Si tratta, dunque, di un processo che approccia i rapporti della religione con la vita pubblica e la convivenza civile. La riforma musulmana non può che essere frutto dell’esperienza, di minoranza, in società democratiche (e secolarizzate) del cosiddetto Occidente.

 

Nei vari saggi che compongono il libro si cita spesso la particolare situazione degli italiani convertiti all’Islam. Avete avuto modo di riflettere con loro circa quest’esperienza? E quali sono le ragioni alla base di questa conversione?

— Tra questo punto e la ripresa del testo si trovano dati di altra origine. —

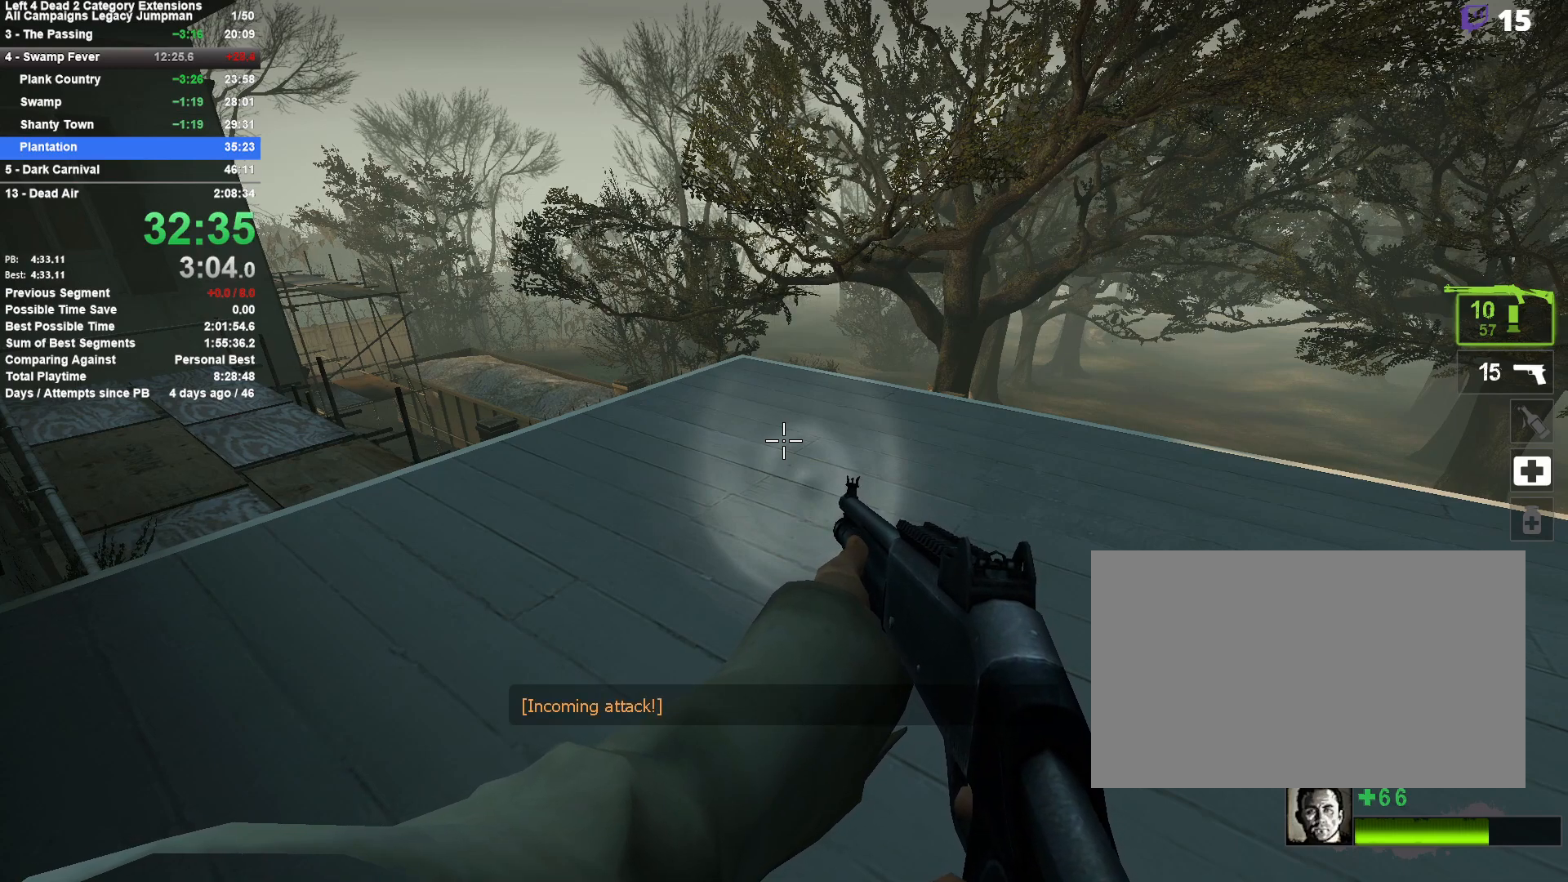
Gameplay with keyboard and mouse; each line is a JSON object with the keys and mouse buttons held at the frame after it. "events" lists presses ("down") and releases ("up") of "1", "2", "3", "4", "5", "a", "alt", "c", "ctrl", "d", "e", "f", "q", "r", "s", "shift", "space", "tab", "v", "w", "x", "z", "mouse_left", "mouse_middle", "mouse_right", "mouse_mb4", "mouse_mb5", "mouse_wheel_up" and "mouse_wheel_down" between this image and that frame as [ms after this image, input, new state], when the widget could be followed in between. "mouse_left", "mouse_middle", "mouse_right", "mouse_mb4", "mouse_mb5", "mouse_wheel_up", "mouse_wheel_down" = the "left", "middle", "right", "mb4", "mb5", "wheel_up", "wheel_down" buttons of the "mouse" list. No other keys are recorded. Mouse movement is not recorded.
{"keys": [], "mouse": [], "events": [[100, "mouse_wheel_down", "down"], [150, "mouse_wheel_down", "up"]]}
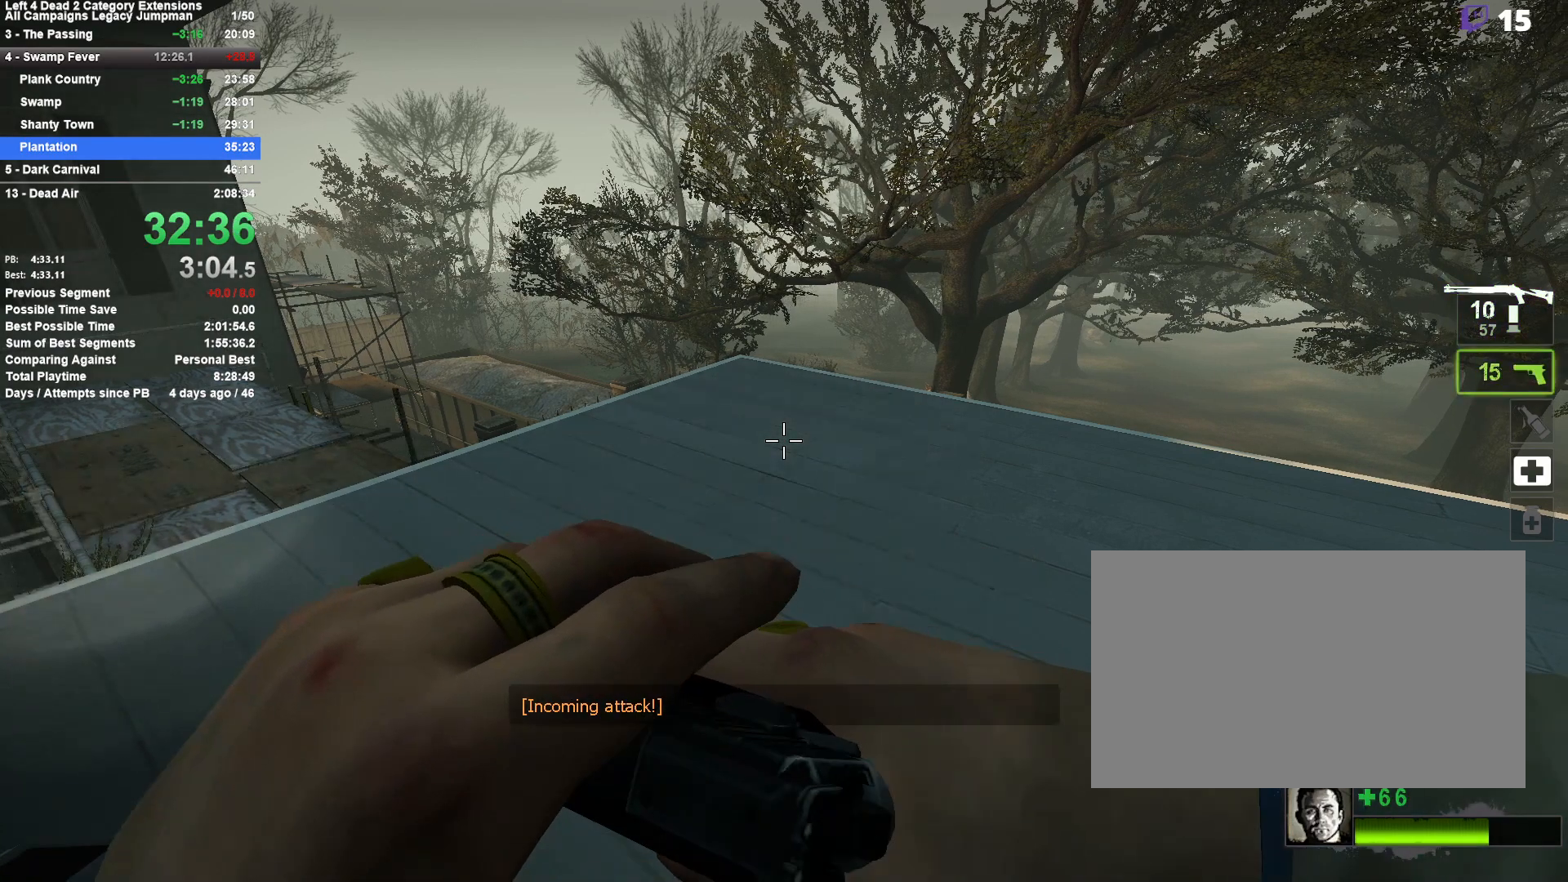
{"keys": [], "mouse": ["right"], "events": [[350, "mouse_right", "down"]]}
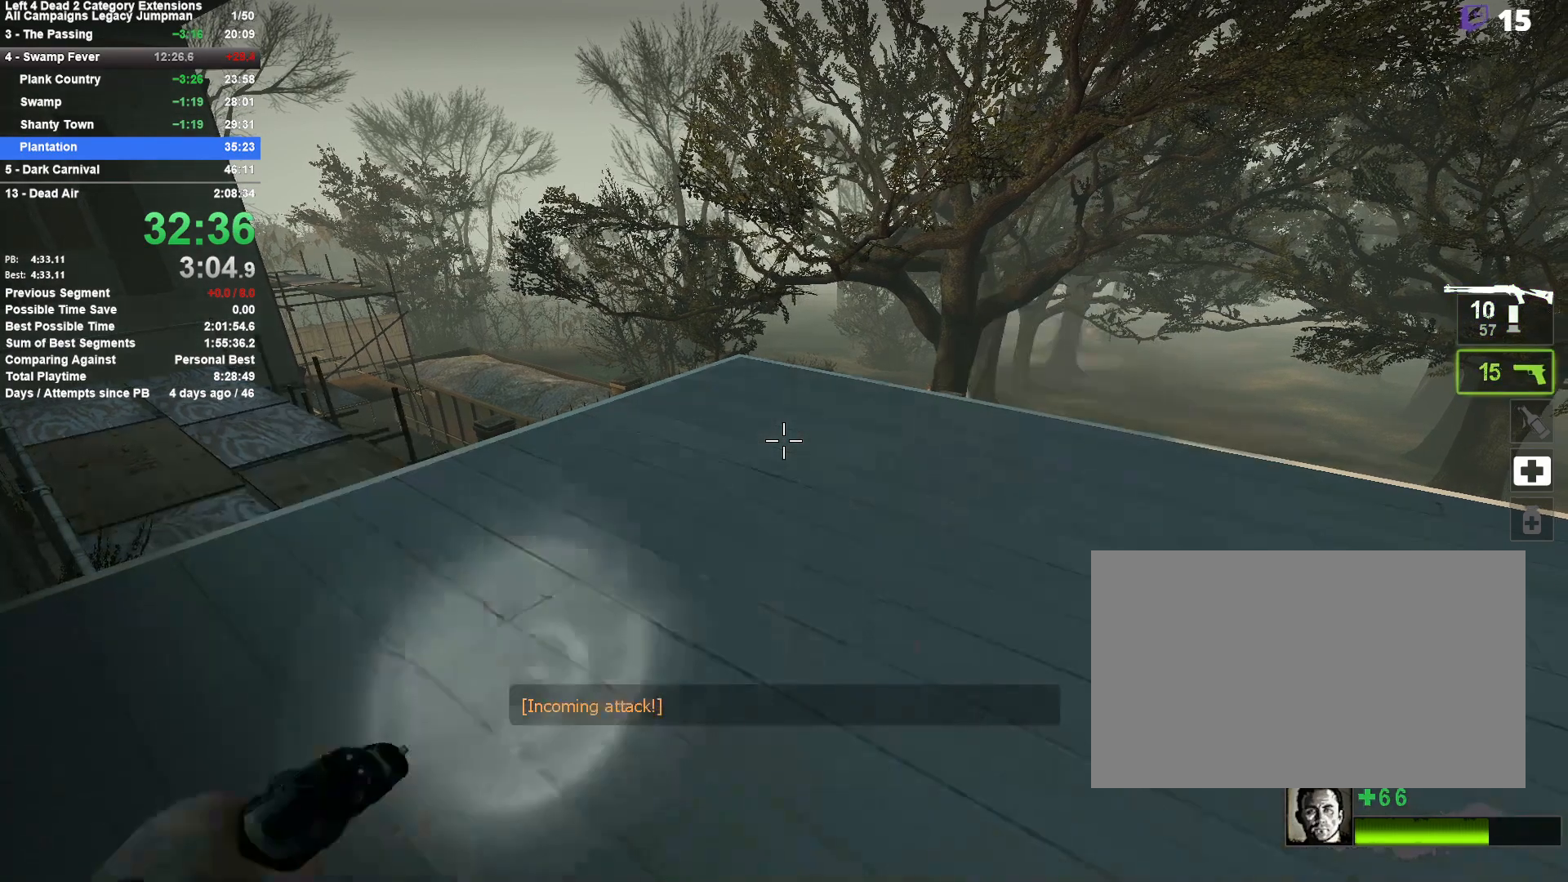
{"keys": [], "mouse": [], "events": [[133, "mouse_right", "up"]]}
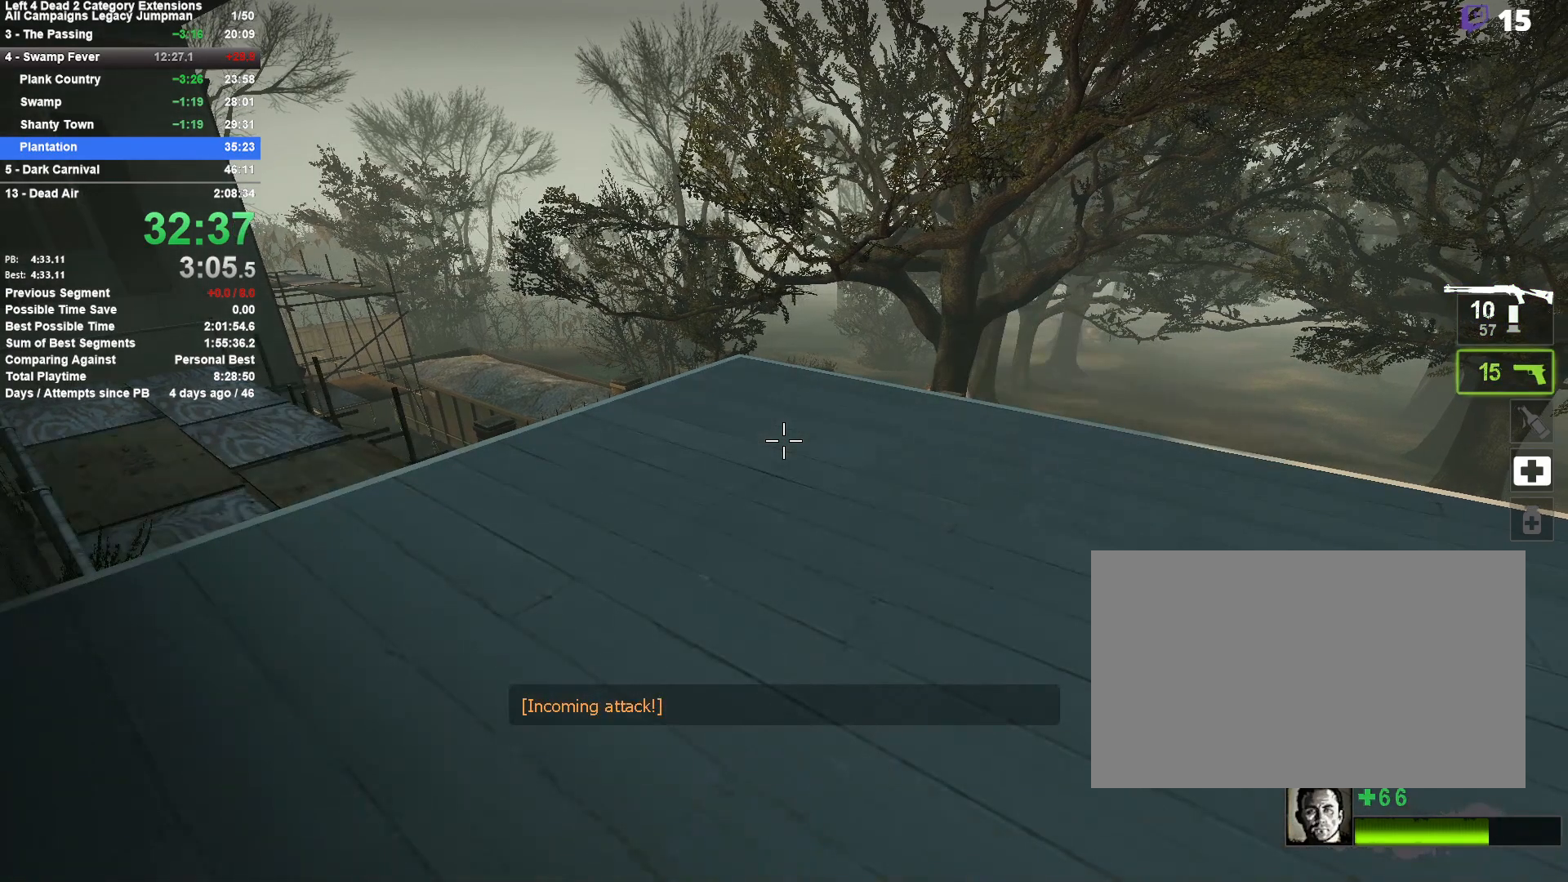
{"keys": [], "mouse": [], "events": [[250, "mouse_wheel_up", "down"], [300, "mouse_wheel_up", "up"]]}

Le ragioni e le motivazioni alla base delle conversioni possono essere davvero molteplici così come le singole esperienze di primo contatto con l’Islam e i musulmani. Si possono riscontrare sia conversioni strumentali sia conversioni autentiche. Il primo è il caso per esempio dell’italiano, cristiano, che abbraccia l’Islam per sposare una donna musulmana poiché secondo l’Islam una donna musulmana può solo sposare un uomo musulmano. Nel secondo caso, invece, l’esperienza della conversione può avvenire in occasione di un viaggio nei Paesi musulmani o attraverso l’incontro con persone immigrate in Italia, ma anche leggendo il Corano o inseguito a un innamoramento, etc. Diversi convertiti trovano poi nell’Islam la risposta a una profonda ricerca di senso e di sacro, per alcuni avviene attraverso una via intellettuale, per altri per mezzo del misticismo sufi, altri ancora, invece, nella pratica esperita di solidarietà e accoglienza, di fratellanza all’interno della umma locale. Tra le ragioni religiose in primis i convertiti hanno evidenziato la semplicità teologica e la semplicità rituale dell’Islam, molti infatti sono stati mossi dall’esigenza di una fede semplice e razionalizzabile, per esempio il dogma cristiano dell’incarnazione o della Trinità risultavano poco comprensibili nelle singole esperienze di fede così come l’accettazione di un intermediario nella relazione con Dio.